С первых же кадров Эйзен понял, что лента эта — не для публики. И чем дольше он смотрел, тем больше в том убеждался. И дело было вовсе не в мастерстве, им-то автор владел виртуозно: съёмки были хороши, и монтаж энергичен, и сплетение документального кино с постановками — работало. И не в титрах было дело: стихи собственного сочинения, которыми Вертов украшал все свои творения, были, на вкус Эйзена, по-прежнему чудовищны; но обывателю-то изобретаемые Дзигой нескладухи (какая-нибудь очередная “ночь-чадра, слезами пропитанная”) очень даже нравились. И искренности авторской в картине было с лихвою. А уж любования героинями…

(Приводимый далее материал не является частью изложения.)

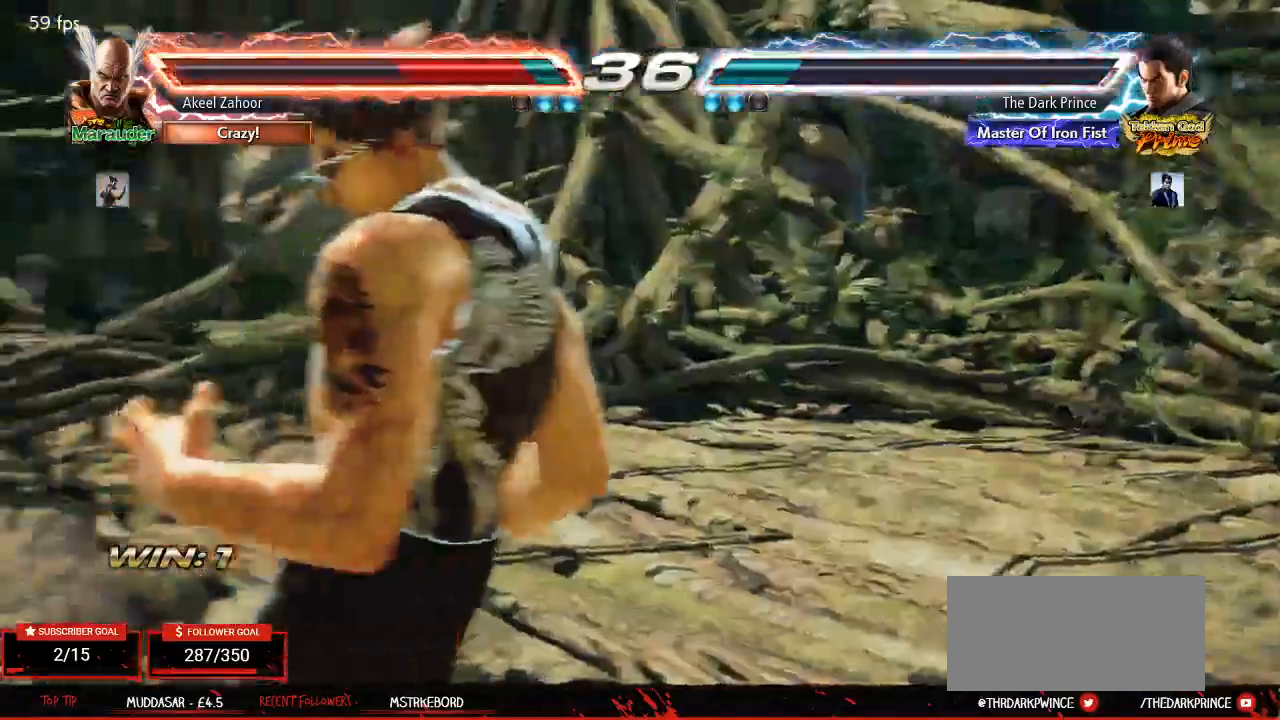
{"buttons": [], "left_stick": "center"}
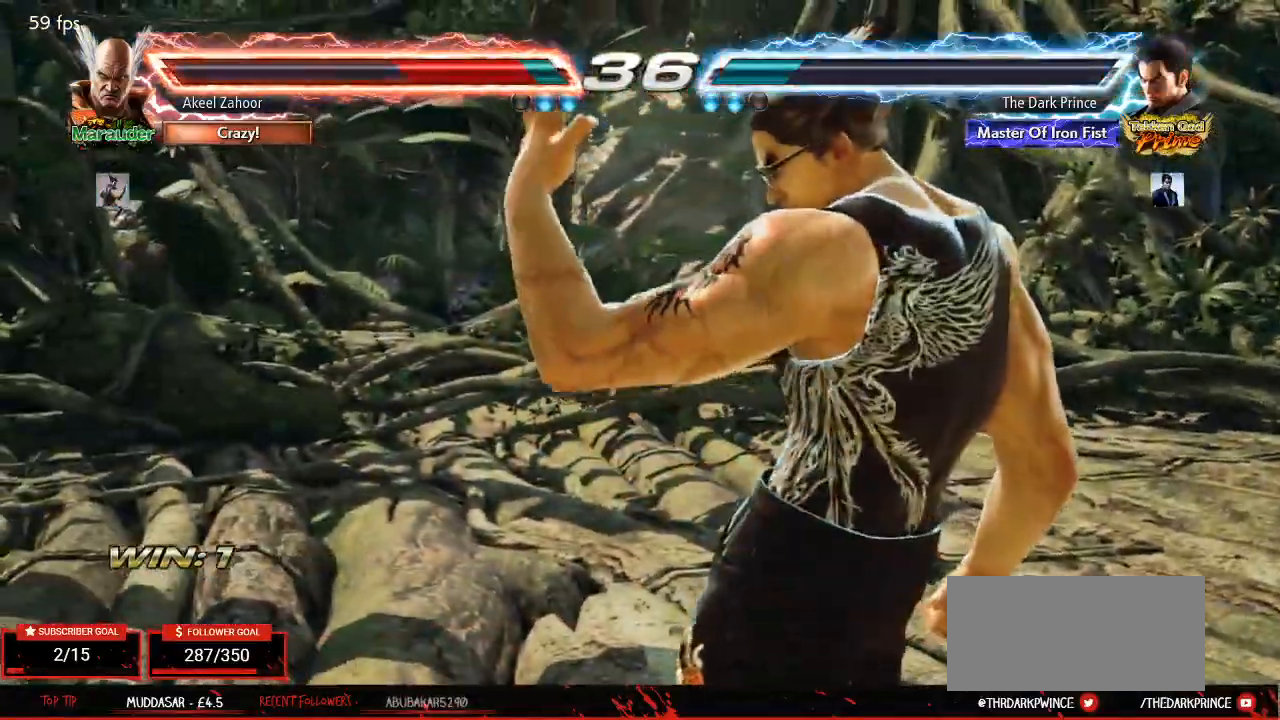
{"buttons": [], "left_stick": "center", "events": []}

В чём же тогда дело? Почему в первые же минуты возникало желание отвернуться стыдливо, а лучше — выйти из зала?
Понять было сложно. Переступил Дзига какую-то черту, зашёл за какой-то предел — туда, где смыслы обнажались в абсолютной, бесстыдной откровенности. Лишённые покрывал многозначности и субъективности, голые смыслы эти потрясали примитивом и ужасали одновременно. Дзига словно ваял из мрамора Венеру, а вышла каменная баба, идол времён палеолита. Восхищаться этим идолом не получится, а только поклоняться истово — если не убежишь от страха.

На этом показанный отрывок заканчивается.